- **Lista de tarefas**
1. Segundo o texto sobre a teoria da recepção de Jauss, o que pode acontecer com o horizonte de expectativas evocado pela obra?
2. Traduza para o inglês esta frase do texto sobre a teoria da recepção de Jauss: "A segunda tese relata que as experiências dos leitores, ao serem despertadas por uma obra literária, são decisivas para sua recepção e precisam se integrar para que ocorra a comunicação que constitua a individualidade do leitor."
3. Prossiga o texto sobre a teoria da recepção de Jauss a partir da última frase apresentada.

- **Texto fornecido**
========================

A segunda tese relata que as experiências dos leitores, ao serem despertadas por uma  obra literária, são decisivas para sua recepção e precisam se integrar para que ocorra a  comunicação que constitua a individualidade do leitor. Jauss (1994) argumenta que a obra que surge não se apresenta como novidade absoluta, pois dialoga com o leitor de forma a despertar lhe lembranças, dando indicações, sinais ou traços familiares do já vivido e, ao conduzi-lo a  determinada postura emocional, faz a antecipação de um horizonte geral de compreensão.

Assim, “a partir dos quais, para cada obra, uma disposição específica do público se deixa  averiguar, disposição está que antecede tanto a reação psíquica quanto a compreensão subjetiva  do leitor” (Jauss, 1994, p. 28), o seu conhecimento de mundo que se relaciona com as  convenções estético-ideológicas é o que o teórico chama de horizonte de expectativas, podemos  dizer que a obra, por meio dessas manifestações, desperta no leitor emoções, evocando o  horizonte de expectativas, que pode ser reproduzido, modificado ou rompido. Segundo Faria  (2010), assim, ocorre com a experiência literária, a experiência real, partindo do horizonte de  expectativas que considera as obras e determina as estruturas que o leitor entende como comuns,  antecipando, dessa forma, por meio do saber prévio ou biblioteca vivida, a obra a ser lida.

========================

- **Amostra do material**
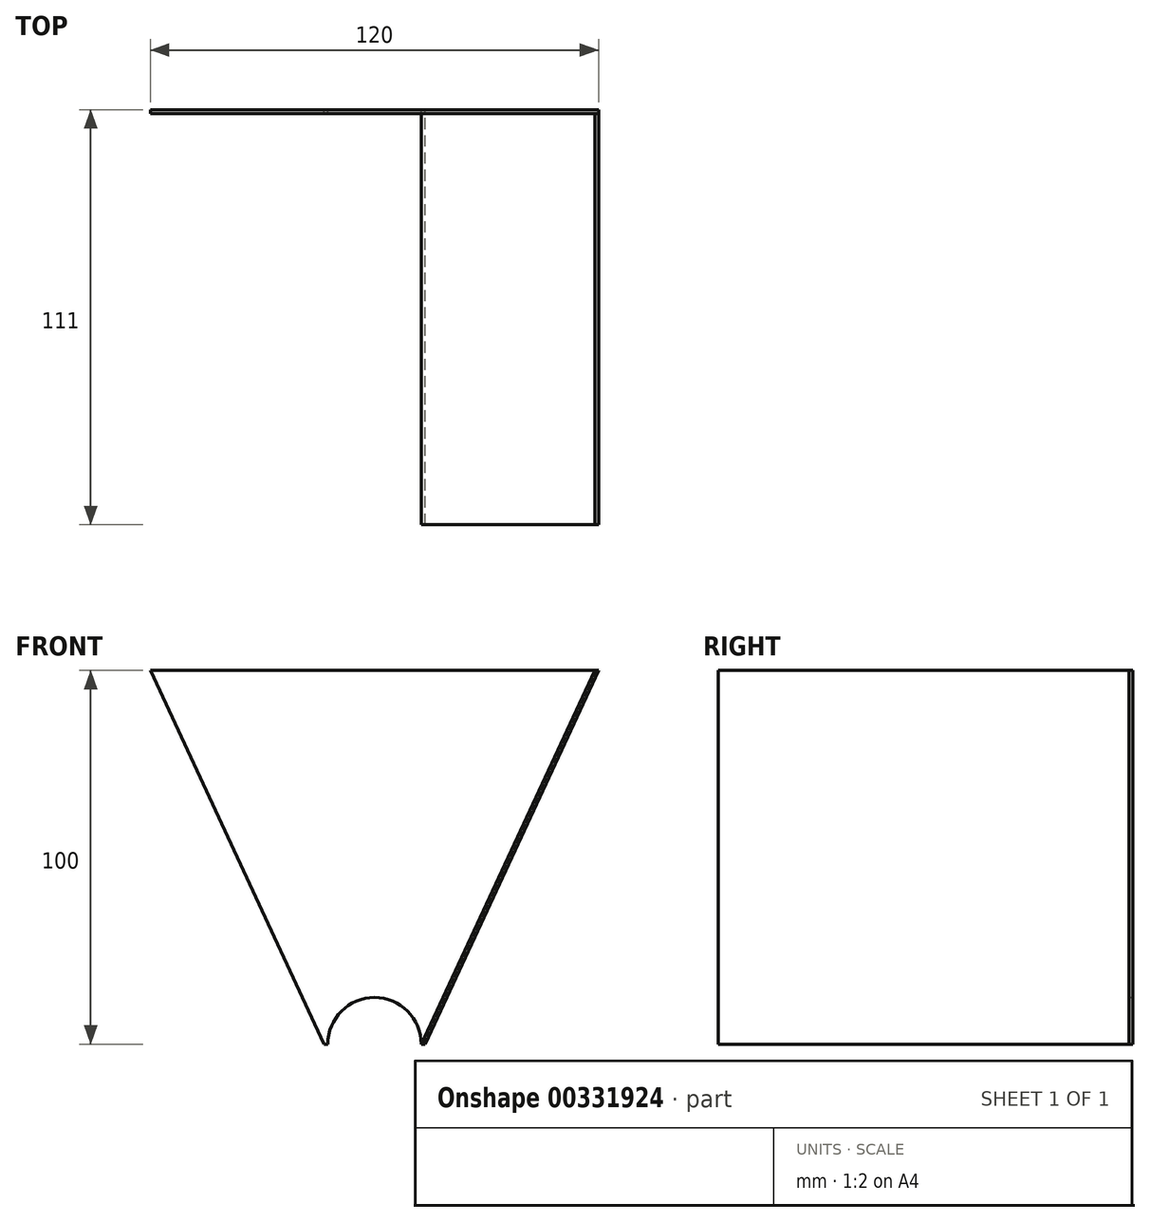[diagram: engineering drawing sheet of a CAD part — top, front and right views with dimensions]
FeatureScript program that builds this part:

========================

- **Respostas esperadas**
1. Ele pode ser reproduzido, modificado ou rompido.

2. The second thesis states that readers' experiences, when awakened by a literary work, are decisive for its reception and must be integrated so that the communication that constitutes the reader's individuality can take place.

3.
A terceira tese relata que a constituição do horizonte de expectativas determina o caráter  artístico de uma obra. Apresenta-se aqui a teoria de distância estética, conceito desenvolvido  por Jauss (1994), definida como “equivalente ao intervalo entre a obra e o horizonte de  expectativas do público, que pode ser maior ou menor, mudar com o tempo, desaparecer. E  torna-se mensurável […]” (Zilberman, 1989, p. 35). Isso significa que o valor estético de uma  obra está relacionado à maior ou menor distância estética entre ela e o horizonte de expectativas  do leitor, pois “há obras que, no momento de sua publicação, não podem ser relacionadas a  nenhum público específico, mas rompem tão completamente o horizonte conhecido de  expectativas literárias que seu público somente começa a formar-se aos poucos” (Jauss, 1994,  p. 32-33).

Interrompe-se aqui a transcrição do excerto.